● Problem statement
Leave out the pictures and reproduce all of the data exactly.

- - - - - - -

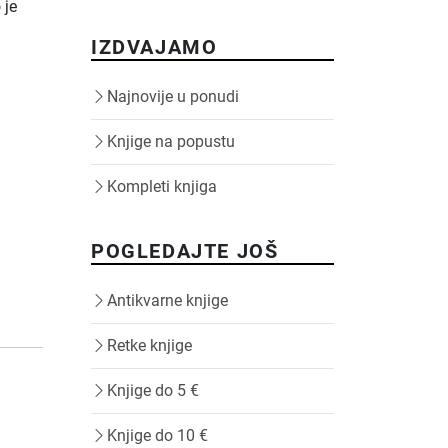
 je
IZDVAJAMO
Najnovije u ponudi
Knjige na popustu
Kompleti knjiga
POGLEDAJTE JOŠ
Antikvarne knjige
Retke knjige
Knjige do 5 €
Knjige do 10 €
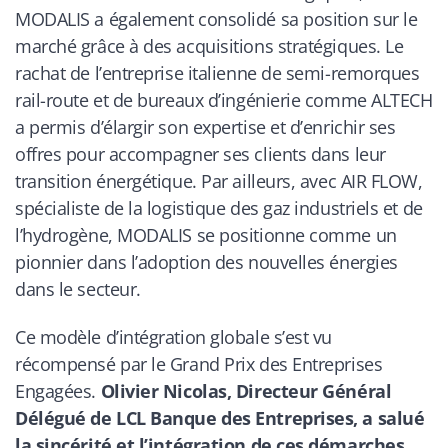
MODALIS a également consolidé sa position sur le
marché grâce à des acquisitions stratégiques. Le
rachat de l’entreprise italienne de semi-remorques
rail-route et de bureaux d’ingénierie comme ALTECH
a permis d’élargir son expertise et d’enrichir ses
offres pour accompagner ses clients dans leur
transition énergétique. Par ailleurs, avec AIR FLOW,
spécialiste de la logistique des gaz industriels et de
l’hydrogène, MODALIS se positionne comme un
pionnier dans l’adoption des nouvelles énergies
dans le secteur.
Ce modèle d’intégration globale s’est vu
récompensé par le Grand Prix des Entreprises
Engagées.
Olivier Nicolas, Directeur Général
Délégué de LCL Banque des Entreprises, a salué
la sincérité et l’intégration de ces démarches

- - - - - - -

● Finished task
 je
IZDVAJAMO
Najnovije u ponudi
Knjige na popustu
Kompleti knjiga
POGLEDAJTE JOŠ
Antikvarne knjige
Retke knjige
Knjige do 5 €
Knjige do 10 €
MODALIS a également consolidé sa position sur le
marché grâce à des acquisitions stratégiques. Le
rachat de l’entreprise italienne de semi-remorques
rail-route et de bureaux d’ingénierie comme ALTECH
a permis d’élargir son expertise et d’enrichir ses
offres pour accompagner ses clients dans leur
transition énergétique. Par ailleurs, avec AIR FLOW,
spécialiste de la logistique des gaz industriels et de
l’hydrogène, MODALIS se positionne comme un
pionnier dans l’adoption des nouvelles énergies
dans le secteur.
Ce modèle d’intégration globale s’est vu
récompensé par le Grand Prix des Entreprises
Engagées.
Olivier Nicolas, Directeur Général
Délégué de LCL Banque des Entreprises, a salué
la sincérité et l’intégration de ces démarches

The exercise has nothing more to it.